▶ TASK ITEM
Format the lines from the first one up to and including the line with "Accessories" as a Markdown table with the columns Row and Line, numbering each row and skipping blank lines. Leave the pictures out.

▶ EXERCISE MATERIALS

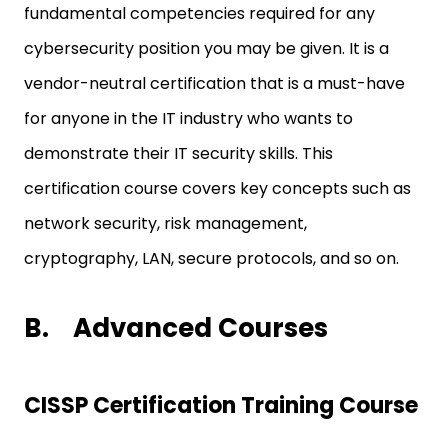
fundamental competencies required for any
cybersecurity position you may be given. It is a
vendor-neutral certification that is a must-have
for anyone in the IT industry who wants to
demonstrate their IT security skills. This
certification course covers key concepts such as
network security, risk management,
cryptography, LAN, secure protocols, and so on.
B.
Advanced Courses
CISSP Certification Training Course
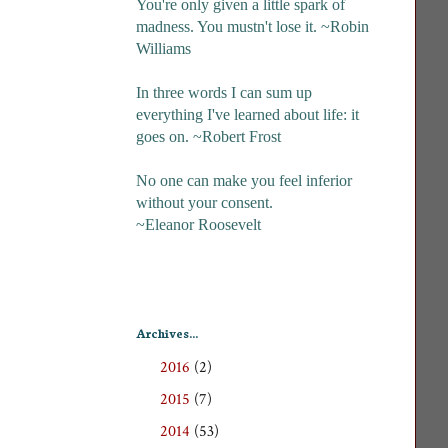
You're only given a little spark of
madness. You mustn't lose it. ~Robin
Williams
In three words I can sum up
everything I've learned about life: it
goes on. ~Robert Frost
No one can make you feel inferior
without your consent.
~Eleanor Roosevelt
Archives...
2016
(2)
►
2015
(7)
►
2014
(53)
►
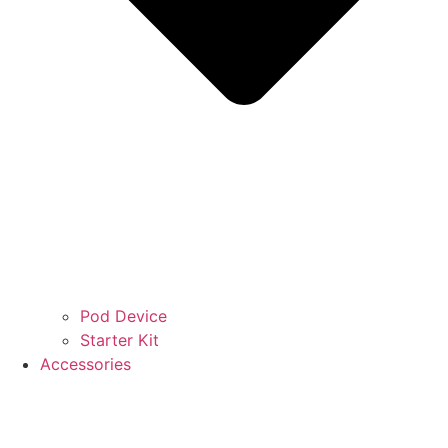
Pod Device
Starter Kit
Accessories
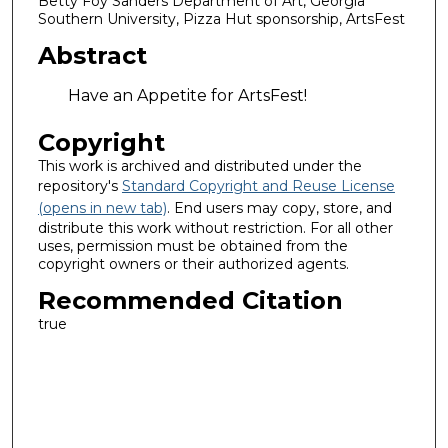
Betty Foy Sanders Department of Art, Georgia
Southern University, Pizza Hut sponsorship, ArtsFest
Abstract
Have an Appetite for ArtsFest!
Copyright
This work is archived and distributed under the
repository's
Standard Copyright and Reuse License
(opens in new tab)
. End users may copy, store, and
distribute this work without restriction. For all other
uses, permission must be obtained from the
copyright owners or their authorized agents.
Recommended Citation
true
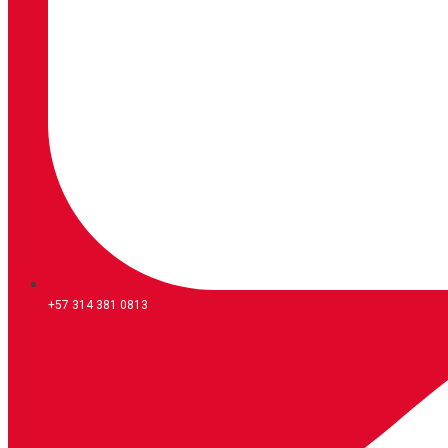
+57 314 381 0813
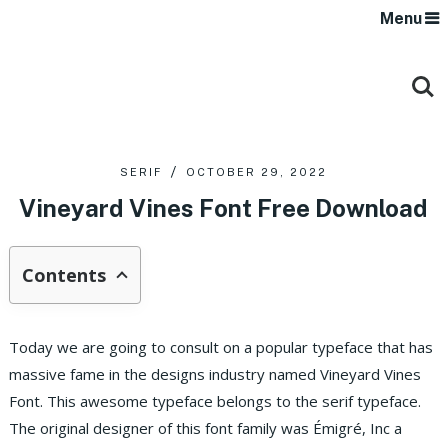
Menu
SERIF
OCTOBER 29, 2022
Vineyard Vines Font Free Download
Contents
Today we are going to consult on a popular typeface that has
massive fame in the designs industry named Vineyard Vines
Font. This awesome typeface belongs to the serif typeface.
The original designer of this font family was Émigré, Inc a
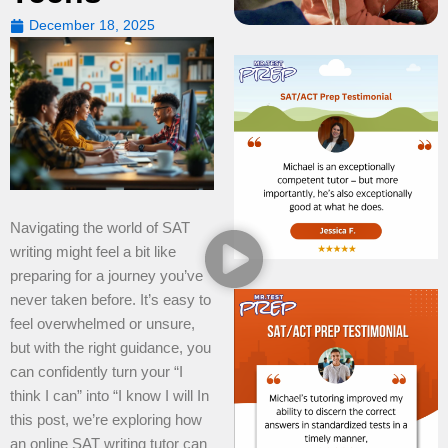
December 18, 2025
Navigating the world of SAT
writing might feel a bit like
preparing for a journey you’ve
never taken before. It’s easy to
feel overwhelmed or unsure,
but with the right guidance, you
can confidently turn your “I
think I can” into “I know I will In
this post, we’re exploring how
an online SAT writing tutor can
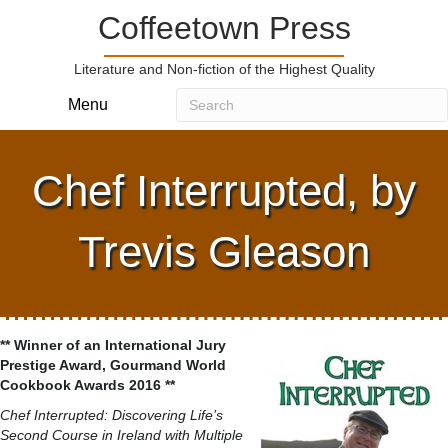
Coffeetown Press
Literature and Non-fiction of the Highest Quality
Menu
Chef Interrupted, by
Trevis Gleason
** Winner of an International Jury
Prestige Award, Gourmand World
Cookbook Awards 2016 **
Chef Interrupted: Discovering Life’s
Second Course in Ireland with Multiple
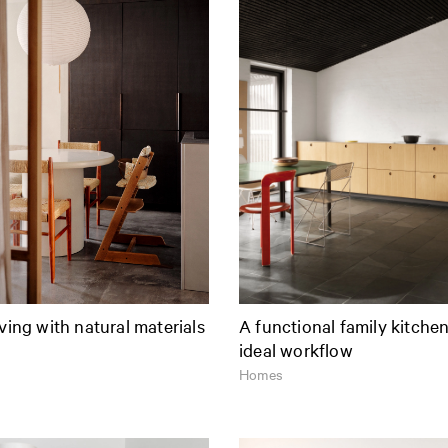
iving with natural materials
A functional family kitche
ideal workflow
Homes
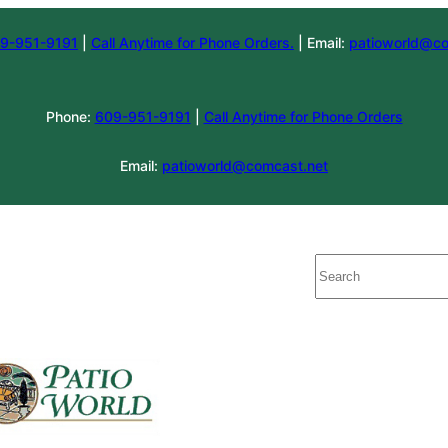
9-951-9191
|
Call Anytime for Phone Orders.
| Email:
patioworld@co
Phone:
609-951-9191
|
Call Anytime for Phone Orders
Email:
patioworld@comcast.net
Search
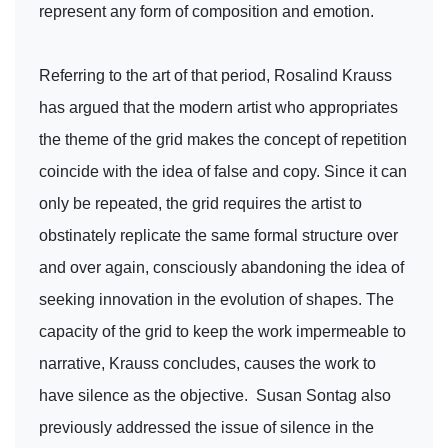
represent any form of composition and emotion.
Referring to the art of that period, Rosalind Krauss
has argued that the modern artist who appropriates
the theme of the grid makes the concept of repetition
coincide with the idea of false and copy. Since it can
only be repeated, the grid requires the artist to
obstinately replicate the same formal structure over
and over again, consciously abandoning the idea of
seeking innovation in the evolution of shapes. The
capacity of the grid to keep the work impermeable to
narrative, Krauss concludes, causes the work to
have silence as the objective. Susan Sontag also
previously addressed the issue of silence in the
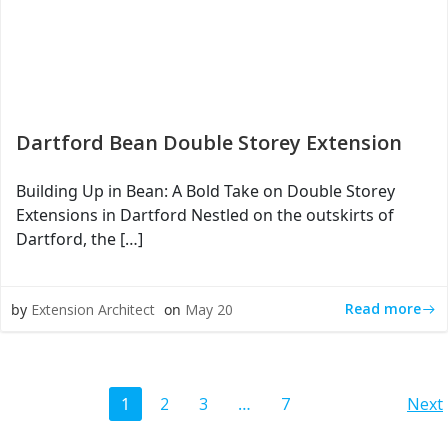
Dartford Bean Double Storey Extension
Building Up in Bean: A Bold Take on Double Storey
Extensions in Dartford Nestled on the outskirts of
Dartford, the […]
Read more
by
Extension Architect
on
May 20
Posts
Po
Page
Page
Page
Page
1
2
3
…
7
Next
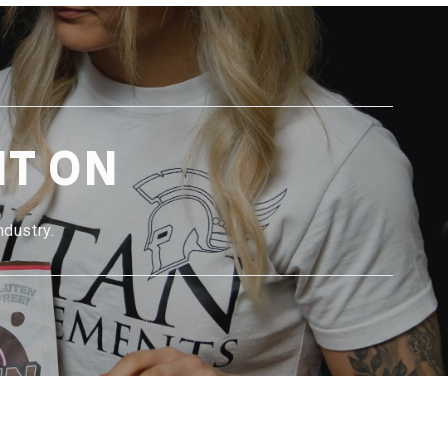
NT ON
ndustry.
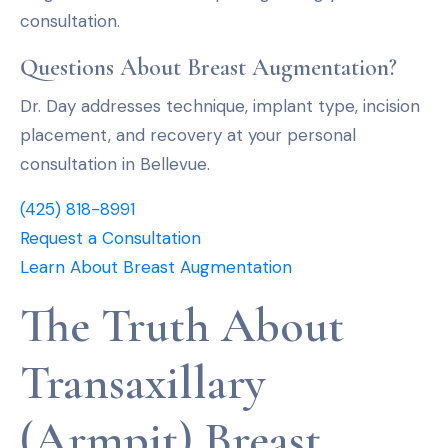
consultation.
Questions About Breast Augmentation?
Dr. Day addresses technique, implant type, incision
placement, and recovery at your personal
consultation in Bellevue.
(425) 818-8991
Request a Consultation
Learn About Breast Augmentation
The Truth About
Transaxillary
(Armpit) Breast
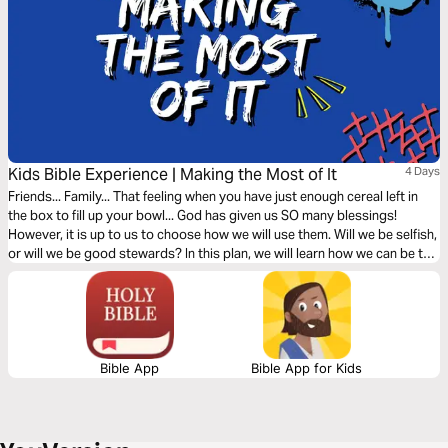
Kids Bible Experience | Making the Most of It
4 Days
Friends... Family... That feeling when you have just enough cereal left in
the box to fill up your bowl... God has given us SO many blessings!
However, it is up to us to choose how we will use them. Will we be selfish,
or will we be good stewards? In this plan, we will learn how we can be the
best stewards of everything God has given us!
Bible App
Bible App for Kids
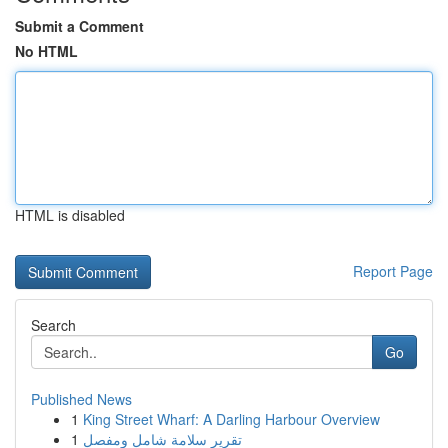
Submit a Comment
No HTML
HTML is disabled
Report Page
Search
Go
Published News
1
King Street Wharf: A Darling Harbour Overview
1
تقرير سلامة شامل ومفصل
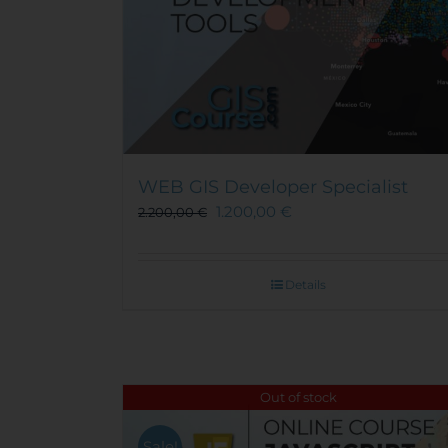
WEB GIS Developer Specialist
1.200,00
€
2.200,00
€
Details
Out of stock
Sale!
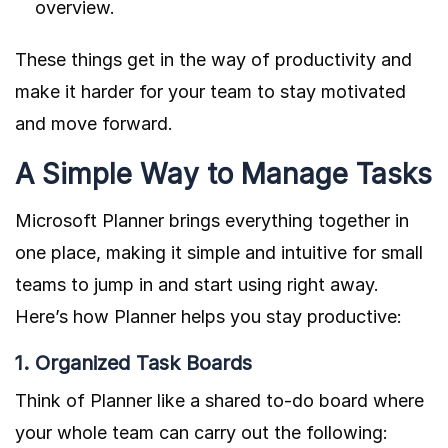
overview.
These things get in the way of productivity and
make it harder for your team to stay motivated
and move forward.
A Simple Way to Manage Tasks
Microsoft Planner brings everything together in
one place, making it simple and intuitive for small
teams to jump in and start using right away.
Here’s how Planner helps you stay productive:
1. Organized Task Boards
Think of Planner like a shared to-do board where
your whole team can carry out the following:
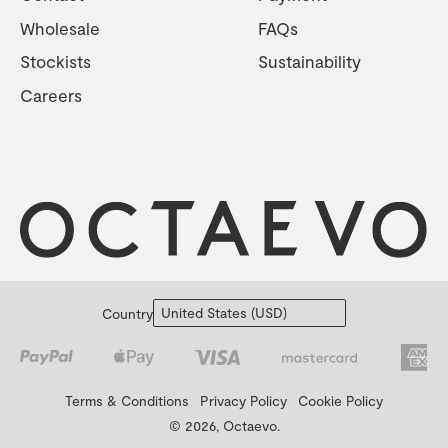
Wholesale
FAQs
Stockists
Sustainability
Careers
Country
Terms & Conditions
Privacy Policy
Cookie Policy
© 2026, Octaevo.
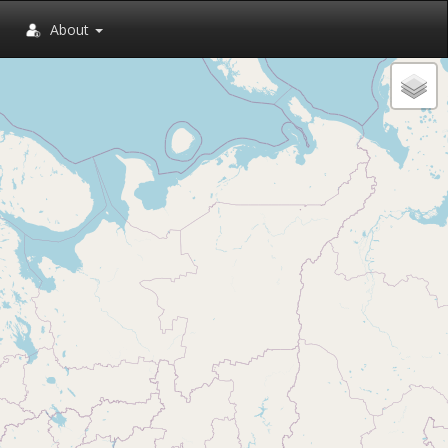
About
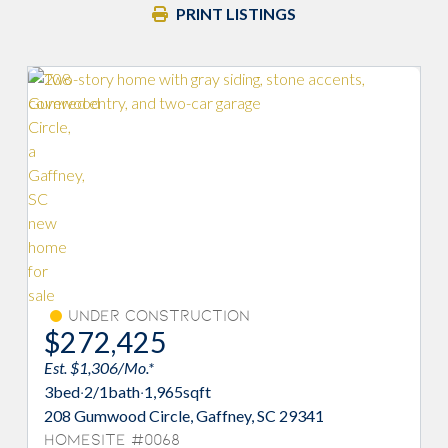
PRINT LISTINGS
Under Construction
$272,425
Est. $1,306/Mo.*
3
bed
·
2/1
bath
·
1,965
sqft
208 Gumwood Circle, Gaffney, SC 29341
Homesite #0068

▶ COMPLETED TASK
| Row | Line |
|---|---|
| 1 | fundamental competencies required for any |
| 2 | cybersecurity position you may be given. It is a |
| 3 | vendor-neutral certification that is a must-have |
| 4 | for anyone in the IT industry who wants to |
| 5 | demonstrate their IT security skills. This |
| 6 | certification course covers key concepts such as |
| 7 | network security, risk management, |
| 8 | cryptography, LAN, secure protocols, and so on. |
| 9 | B. |
| 10 | Advanced Courses |
| 11 | CISSP Certification Training Course |
| 12 | You're only given a little spark of |
| 13 | madness. You mustn't lose it. ~Robin |
| 14 | Williams |
| 15 | In three words I can sum up |
| 16 | everything I've learned about life: it |
| 17 | goes on. ~Robert Frost |
| 18 | No one can make you feel inferior |
| 19 | without your consent. |
| 20 | ~Eleanor Roosevelt |
| 21 | Archives... |
| 22 | 2016 |
| 23 | (2) |
| 24 | ► |
| 25 | 2015 |
| 26 | (7) |
| 27 | ► |
| 28 | 2014 |
| 29 | (53) |
| 30 | ► |
| 31 | Pod Device |
| 32 | Starter Kit |
| 33 | Accessories |